Sunday, May 11, 2014
If we are aware of the size, density, and number of pixels on a sensor and recognize the other variables to a camera's resolution, are we better able to determine the quality of the images a camera can produce? The answer is a resounding no. Pixels are the units of measurement relating to the camera's resolution only, not the image resolution.
Raw camera resolution is shown in pixels, but image resolution is referred to in ppi, or pixels per inch; that is the number of pixels for every square inch of the photo. A 300 ppi image means there are 300 pixels on each square inch of the image.
Because sensors that are the same size can have a different number of pixels, measuring on the ppi scale is unrealistic. An 8" x 10" photo with a 300 ppi actually has more pixels than a 4" x 6" 300 ppi picture.
Another problem arises when you consider that printers are measured in dots per inch or dpi. Printers use dots of ink to print, not pixels, and different printers use different numbers of dots for each pixel in a picture. The higher the dpi, the higher the quality of the print will be.
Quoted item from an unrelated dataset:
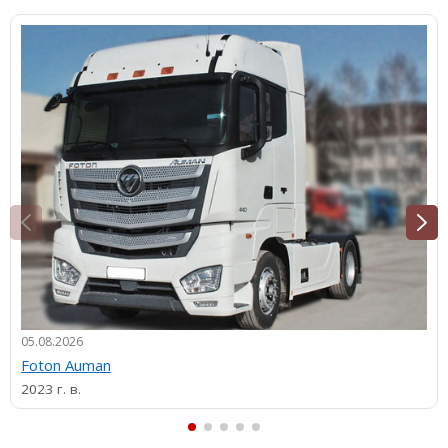
05.08.2026
Foton Auman
2023 г. в.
Pixels are made of various colors, contrasts, and brightness values; therefore, the more dots of varying colors and quantities, the better the image will be.
Quality photographic prints will require a printer that can print a resolution between 240 and 360 ppi, since this is the resolution required to produce a photo-quality image at a normal viewing distance. What this tells us is that we need to be aware of not only the ppi of the camera, but also the dpi of our printer in order to come up with photographic quality prints.